__Prompt__: Please repeat the lines below exactly. Begin with the line containing "X106075000Y-125100000D02*" and go on through the line containing "X105800000Y-105600000D03*".

__Records from a data collection__:
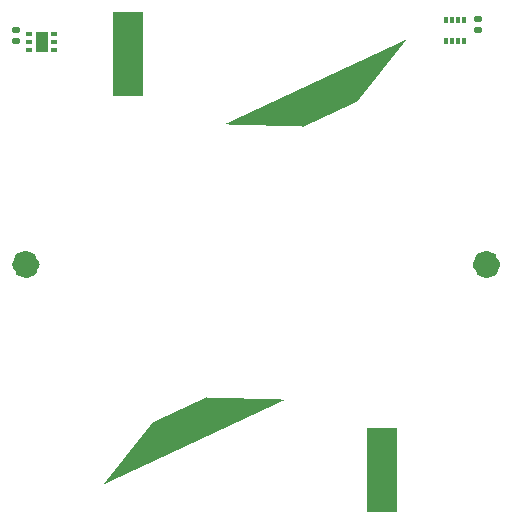
<source format=gtp>
G04 #@! TF.GenerationSoftware,KiCad,Pcbnew,7.0.2*
G04 #@! TF.CreationDate,2023-07-30T22:18:18-04:00*
G04 #@! TF.ProjectId,TopExternalFaceRev1,546f7045-7874-4657-926e-616c46616365,rev?*
G04 #@! TF.SameCoordinates,Original*
G04 #@! TF.FileFunction,Paste,Top*
G04 #@! TF.FilePolarity,Positive*
%FSLAX46Y46*%
G04 Gerber Fmt 4.6, Leading zero omitted, Abs format (unit mm)*
G04 Created by KiCad (PCBNEW 7.0.2) date 2023-07-30 22:18:18*
%MOMM*%
%LPD*%
G01*
G04 APERTURE LIST*
G04 Aperture macros list*
%AMRoundRect*
0 Rectangle with rounded corners*
0 $1 Rounding radius*
0 $2 $3 $4 $5 $6 $7 $8 $9 X,Y pos of 4 corners*
0 Add a 4 corners polygon primitive as box body*
4,1,4,$2,$3,$4,$5,$6,$7,$8,$9,$2,$3,0*
0 Add four circle primitives for the rounded corners*
1,1,$1+$1,$2,$3*
1,1,$1+$1,$4,$5*
1,1,$1+$1,$6,$7*
1,1,$1+$1,$8,$9*
0 Add four rect primitives between the rounded corners*
20,1,$1+$1,$2,$3,$4,$5,0*
20,1,$1+$1,$4,$5,$6,$7,0*
20,1,$1+$1,$6,$7,$8,$9,0*
20,1,$1+$1,$8,$9,$2,$3,0*%
%AMOutline4P*
0 Free polygon, 4 corners , with rotation*
0 The origin of the aperture is its center*
0 number of corners: always 4*
0 $1 to $8 corner X, Y*
0 $9 Rotation angle, in degrees counterclockwise*
0 create outline with 4 corners*
4,1,4,$1,$2,$3,$4,$5,$6,$7,$8,$1,$2,$9*%
G04 Aperture macros list end*
%ADD10C,1.150000*%
%ADD11RoundRect,0.140000X0.170000X-0.140000X0.170000X0.140000X-0.170000X0.140000X-0.170000X-0.140000X0*%
%ADD12RoundRect,0.140000X-0.170000X0.140000X-0.170000X-0.140000X0.170000X-0.140000X0.170000X0.140000X0*%
%ADD13R,0.300000X0.620000*%
%ADD14Outline4P,-8.500000X-1.500000X8.500000X-1.500000X2.500000X1.500000X-2.500000X1.500000X25.000000*%
%ADD15R,2.530000X7.220000*%
%ADD16Outline4P,-8.500000X-1.500000X8.500000X-1.500000X2.500000X1.500000X-2.500000X1.500000X205.000000*%
%ADD17R,0.600000X0.350000*%
%ADD18R,1.100000X1.700000*%
G04 APERTURE END LIST*
D10*
X145075000Y-125100000D02*
G75*
G03*
X145075000Y-125100000I-575000J0D01*
G01*
X106075000Y-125100000D02*
G75*
G03*
X106075000Y-125100000I-575000J0D01*
G01*
D11*
X143800000Y-105280000D03*
X143800000Y-104320000D03*
D12*
X104700000Y-105220000D03*
X104700000Y-106180000D03*
D13*
X142600000Y-104380000D03*
X142100000Y-104380000D03*
X141600000Y-104380000D03*
X141100000Y-104380000D03*
X141100000Y-106200000D03*
X141600000Y-106200000D03*
X142100000Y-106200000D03*
X142600000Y-106200000D03*
D14*
X119150500Y-138792003D03*
D15*
X135675500Y-142484003D03*
D16*
X130649500Y-111007997D03*
D15*
X114124500Y-107315997D03*
D17*
X107900000Y-106900000D03*
X107900000Y-106250000D03*
X107900000Y-105600000D03*
X105800000Y-105600000D03*
X105800000Y-106250000D03*
X105800000Y-106900000D03*
D18*
X106850000Y-106250000D03*
M02*

</source>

__Response__:
X106075000Y-125100000D02*
G75*
G03*
X106075000Y-125100000I-575000J0D01*
G01*
D11*
X143800000Y-105280000D03*
X143800000Y-104320000D03*
D12*
X104700000Y-105220000D03*
X104700000Y-106180000D03*
D13*
X142600000Y-104380000D03*
X142100000Y-104380000D03*
X141600000Y-104380000D03*
X141100000Y-104380000D03*
X141100000Y-106200000D03*
X141600000Y-106200000D03*
X142100000Y-106200000D03*
X142600000Y-106200000D03*
D14*
X119150500Y-138792003D03*
D15*
X135675500Y-142484003D03*
D16*
X130649500Y-111007997D03*
D15*
X114124500Y-107315997D03*
D17*
X107900000Y-106900000D03*
X107900000Y-106250000D03*
X107900000Y-105600000D03*
X105800000Y-105600000D03*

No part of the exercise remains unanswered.